= John F. Murray =

American pulmonologist (1927–2020)

John Frederic Murray (June 8, 1927 – March 24, 2020) was an American pulmonologist best known for his work on acute respiratory distress syndrome (ARDS), which was responsible for his death after he fell ill with COVID-19 during the COVID-19 pandemic. On the international stage, he was involved for more than 40 years in the work of the International Union Against Tuberculosis and Lung Disease (the Union), based in Paris. As its secretary general, he extended the scope of the organisation to diseases other than TB, and made its membership much less exclusive.
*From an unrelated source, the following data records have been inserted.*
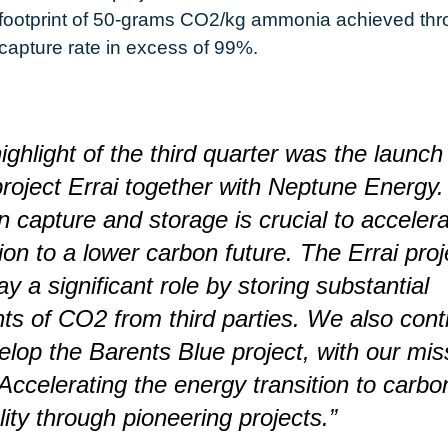
footprint of 50-grams CO2/kg ammonia achieved thr
capture rate in excess of 99%.
ighlight of the third quarter was the launch
oject Errai together with Neptune Energy.
 capture and storage is crucial to accelera
tion to a lower carbon future. The Errai proj
ay a significant role by storing substantial
s of CO2 from third parties. We also cont
elop the Barents Blue project, with our mis
Accelerating the energy transition to carbo
lity through pioneering projects.”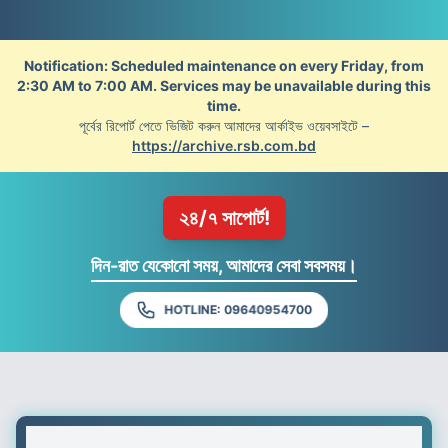
Notification: Scheduled maintenance on every Friday, from
2:30 AM to 7:00 AM. Services may be unavailable during this
time.
পূর্বের রিপোর্ট পেতে ভিজিট করুন আমাদের আর্কাইভ ওয়েবসাইটে –
https://archive.rsb.com.bd
২৪/৭ সাপোর্ট!
দিন-রাত যেকোনো সময়, আমাদের সেবা সবসময়।
HOTLINE: 09640954700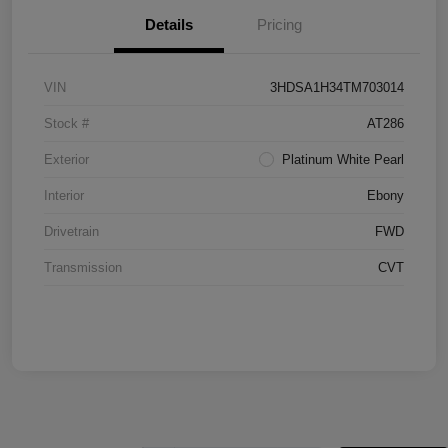
Details
Pricing
VIN
3HDSA1H34TM703014
Stock #
AT286
Exterior
Platinum White Pearl
Interior
Ebony
Drivetrain
FWD
Transmission
CVT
Murray, the son of cartoonist and former Olympic hurdler Frederick “Feg” Murray, and his wife, Dorothy (née Hanna) was born in Mineola, New York. After his father moved the family to Los Angeles and after a period of wartime national service in the US navy as a radar engineer, Murray entered Stanford University and then the Stanford University Medical School, graduating in 1953. He was a Professor of Medicine emeritus at the University of California, San Francisco (UCSF) School of Medicine and Chief of Pulmonary and Critical Care at San Francisco General Hospital from 1966 to 1989. After retiring from his full-time positions, he lived part-time in France with his wife, the writer Diane Johnson, where he died in Paris after being infected by COVID-19.